What if we lived in the world envisioned by Jules Verne and H.G. Wells rather than George Orwell? Airships, submarines, computers, prosthetics - everything would be powered by steam. A Victorian aesthetic would be the norm.

This is the idea behind the world of steampunk. Copper is the metal of choice. Steel is not stainless. in this world, nothing is immune from "industrialization". I have seen steampunk walking sticks, which of course makes no sense since a stick requires no power. Nevertheless, it is a cool looking aesthetic - and one that reminds me very much of Mary Shelley's most famous mad doctor.

When I made my mad scientist's jars, many people commented on their "steampunk" looks - which were really unintentional:








Some also compared them to "Saw", which I have never seen but I understand has crazy homemade traps and devices reminiscent of steampunk. A hand built or heavily customized look it important to steampunk, and certainly mantraps or torture devices are not readily available at Wal-mart and would have to be home made.

Even without changing a haunt's theme, I think applying a steampunk aesthetic to characters can yield an even more bizarre, surreal atmosphere. For example, this "steampunk clown":








Goggles and respirators are de rigueur for steampunk. There are some pretty creepy possibilities there! How about an industrial age witch? Steam powered broom, night vision goggles and a corset? Heck, why not a robot werewolf? A time traveling psychopath? There are no rules.

What about props? What if the electric chair was steam powered? Just add a bunch of pipes and a pressure gauge and it's steampunk! Add a pipe that goes to a fogger for actual steam (maybe coming from the helmet?) and that would be crazy steampunk. 

Any industrial type theme is readily steampunked. Just replace anything electronic looking with steam pipes and boilers. Of course, it's no secret even the most mundane props can be made to look like they belong in a Jules Verne steampunk world - like Jack O'Lanters - AKA Steampunkins!
View attachment 94932

Need more inspiration?

http://youtu.be/sOAsjYgTK-8


----------



## Dead cat (Oct 19, 2011)

I have a manaqiun that i would like to steampunk out, but im afraid she would look too much like a borg. Any thoughts?


----------



## JustJimAZ (Jul 26, 2010)

Dead cat;bt1932 said:


> I have a manaqiun that i would like to steampunk out, but im afraid she would look too much like a borg. Any thoughts?

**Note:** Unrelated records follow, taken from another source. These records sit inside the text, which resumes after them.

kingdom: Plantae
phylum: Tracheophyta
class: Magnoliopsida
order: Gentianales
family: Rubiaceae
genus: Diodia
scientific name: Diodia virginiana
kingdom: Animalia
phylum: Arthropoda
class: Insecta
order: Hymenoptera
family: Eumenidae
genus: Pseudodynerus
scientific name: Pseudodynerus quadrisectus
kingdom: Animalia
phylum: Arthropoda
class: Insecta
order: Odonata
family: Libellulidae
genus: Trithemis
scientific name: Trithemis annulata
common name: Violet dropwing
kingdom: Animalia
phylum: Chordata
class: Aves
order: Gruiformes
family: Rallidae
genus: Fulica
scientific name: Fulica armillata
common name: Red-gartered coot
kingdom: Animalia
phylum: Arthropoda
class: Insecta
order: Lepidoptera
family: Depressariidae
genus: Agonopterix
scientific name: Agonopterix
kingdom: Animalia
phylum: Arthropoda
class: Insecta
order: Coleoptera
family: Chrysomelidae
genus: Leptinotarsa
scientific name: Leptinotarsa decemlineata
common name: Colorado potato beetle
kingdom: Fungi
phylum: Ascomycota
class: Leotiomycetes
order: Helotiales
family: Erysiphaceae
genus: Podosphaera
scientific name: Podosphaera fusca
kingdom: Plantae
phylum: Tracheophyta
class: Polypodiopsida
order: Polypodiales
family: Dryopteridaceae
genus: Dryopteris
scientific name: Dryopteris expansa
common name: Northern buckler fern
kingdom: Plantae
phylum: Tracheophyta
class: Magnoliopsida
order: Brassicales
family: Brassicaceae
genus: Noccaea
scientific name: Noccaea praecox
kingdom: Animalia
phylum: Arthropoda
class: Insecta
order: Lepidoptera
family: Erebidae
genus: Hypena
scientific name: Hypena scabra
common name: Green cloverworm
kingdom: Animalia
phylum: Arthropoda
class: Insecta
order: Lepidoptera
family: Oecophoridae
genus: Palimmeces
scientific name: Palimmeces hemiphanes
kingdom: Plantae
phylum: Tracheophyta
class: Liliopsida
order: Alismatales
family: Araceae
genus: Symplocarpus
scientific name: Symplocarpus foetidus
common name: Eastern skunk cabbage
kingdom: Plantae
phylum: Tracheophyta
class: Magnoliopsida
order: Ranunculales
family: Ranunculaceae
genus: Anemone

If you dress the mannequin up like a 19th century Englishman, add goggles and a steampunk weapon he would not look like a Borg. If you try to make him a steampunk android, I think your best bet is to use lots of copper, maybe make the skin a metallic color or a lifelike flesh color, and remember to include a boiler. I think things like pressure gauges, wheels for controlling steam, and maybe a smokestack will get the point across. The fact is, there will always be a percentage of people who won't understand steampunk, and others who will think Borg no matter what. No matter. You and your kind know what it's about!


----------